Our understanding of what a hospital should be emerged as medical institutions were built across the Islamic Empire. The construction of hospitals became a common way in which charitable foundations made use of their endowments. These hospitals were secular, offering care to anyone, regardless of his or her background. They kept records of the patients they treated, included pharmacies, and were divided into different wards. Often the establishment of a hospital was followed by the creation of a medical school. Ibn al-Nafis (discoverer of pulmonary circulation) was trained at such an institution, the medical school at Al-Nuri Hospital, which originated from the donation of a medical library by King Nur Al-Din Zinki.

The establishment of libraries was an incidental benefit of the Muslim import of paper making techniques from China. Islamic libraries contained hundreds of thousands of volumes and were far superior to their European counterparts, which at that time were mostly limited to monastic and university collections. The first known paper manuscript of the Koran was created in 972. Paper allowed Islamic society to incorporate credit into their economy, creating orders of payment that functioned like today's checks. Our word "check," for instance, comes from the Persian word "sakk."

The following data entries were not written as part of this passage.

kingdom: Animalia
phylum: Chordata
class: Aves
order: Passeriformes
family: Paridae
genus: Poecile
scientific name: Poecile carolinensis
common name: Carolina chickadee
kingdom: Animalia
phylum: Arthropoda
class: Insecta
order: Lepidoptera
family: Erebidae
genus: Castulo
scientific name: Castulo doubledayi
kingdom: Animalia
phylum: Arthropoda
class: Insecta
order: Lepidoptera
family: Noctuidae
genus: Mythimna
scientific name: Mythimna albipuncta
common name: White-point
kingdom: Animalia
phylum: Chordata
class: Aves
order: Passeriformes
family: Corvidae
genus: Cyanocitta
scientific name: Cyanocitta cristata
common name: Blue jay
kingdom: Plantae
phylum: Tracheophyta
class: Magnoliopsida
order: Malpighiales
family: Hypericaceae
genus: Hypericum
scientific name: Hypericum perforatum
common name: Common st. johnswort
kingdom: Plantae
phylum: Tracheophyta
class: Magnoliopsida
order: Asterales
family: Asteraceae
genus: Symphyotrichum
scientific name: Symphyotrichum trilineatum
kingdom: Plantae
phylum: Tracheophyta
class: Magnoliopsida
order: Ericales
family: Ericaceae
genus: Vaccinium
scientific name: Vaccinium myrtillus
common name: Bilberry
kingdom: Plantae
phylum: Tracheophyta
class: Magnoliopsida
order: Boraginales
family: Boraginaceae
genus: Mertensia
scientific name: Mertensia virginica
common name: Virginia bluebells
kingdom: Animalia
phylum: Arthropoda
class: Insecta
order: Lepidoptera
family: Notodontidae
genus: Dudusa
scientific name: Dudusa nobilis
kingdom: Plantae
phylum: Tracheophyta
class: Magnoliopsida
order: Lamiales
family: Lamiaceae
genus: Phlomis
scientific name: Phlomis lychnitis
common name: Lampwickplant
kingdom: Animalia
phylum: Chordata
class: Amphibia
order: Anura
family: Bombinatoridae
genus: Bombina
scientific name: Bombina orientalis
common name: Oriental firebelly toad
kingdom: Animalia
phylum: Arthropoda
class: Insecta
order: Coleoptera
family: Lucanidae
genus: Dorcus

These are just a few of the more outstanding ways in which the golden age of Islamic civilization continues to resonate in our culture. It would, of course, be naive to suggest that the influence of this religion, its society and their traditions, ended after the Middle Ages, yet the intellectual exchange between East and West subsided as an era of religious crusades created a rift between the two regions. During the 13th century, the Mongols descended from the central Asian steppes and devastated the eastern lands of Islam. In 1453, the Turks captured Constantinople. Thirty-nine years later, in 1492, Muslim rule in Spain came to an end. Islam was pushed back from the West, and three new empires began to take shape across Asia: the Ottoman Empire in Asia Minor, the Safavid Empire in Persia, and the Mughal Empire in India.